____ Extracted information

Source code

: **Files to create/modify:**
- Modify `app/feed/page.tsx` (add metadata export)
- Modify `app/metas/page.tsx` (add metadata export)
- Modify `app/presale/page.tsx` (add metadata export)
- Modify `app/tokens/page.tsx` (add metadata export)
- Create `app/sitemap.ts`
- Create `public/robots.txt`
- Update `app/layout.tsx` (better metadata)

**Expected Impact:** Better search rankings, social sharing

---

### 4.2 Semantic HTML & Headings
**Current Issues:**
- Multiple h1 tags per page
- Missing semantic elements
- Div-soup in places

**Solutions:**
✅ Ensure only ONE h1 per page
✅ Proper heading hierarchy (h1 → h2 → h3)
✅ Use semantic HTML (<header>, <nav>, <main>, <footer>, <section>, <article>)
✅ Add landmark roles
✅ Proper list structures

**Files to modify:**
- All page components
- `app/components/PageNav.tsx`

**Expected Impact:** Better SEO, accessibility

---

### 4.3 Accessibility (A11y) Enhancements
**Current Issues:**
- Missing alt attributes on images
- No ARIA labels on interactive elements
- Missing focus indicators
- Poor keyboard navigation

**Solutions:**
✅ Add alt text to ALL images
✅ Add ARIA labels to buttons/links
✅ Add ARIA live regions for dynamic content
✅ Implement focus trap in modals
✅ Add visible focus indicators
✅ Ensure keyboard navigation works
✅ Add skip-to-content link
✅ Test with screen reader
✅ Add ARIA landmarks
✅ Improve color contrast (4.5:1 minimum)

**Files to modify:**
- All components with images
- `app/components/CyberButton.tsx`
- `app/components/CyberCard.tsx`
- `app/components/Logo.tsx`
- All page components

________

*What the task requires*: Could you reproduce, exactly, every line above from the line with "to ALL images" to the line with "Add ARIA landmarks", and no other line? Both ends count.

*Response to the task*:
✅ Add alt text to ALL images
✅ Add ARIA labels to buttons/links
✅ Add ARIA live regions for dynamic content
✅ Implement focus trap in modals
✅ Add visible focus indicators
✅ Ensure keyboard navigation works
✅ Add skip-to-content link
✅ Test with screen reader
✅ Add ARIA landmarks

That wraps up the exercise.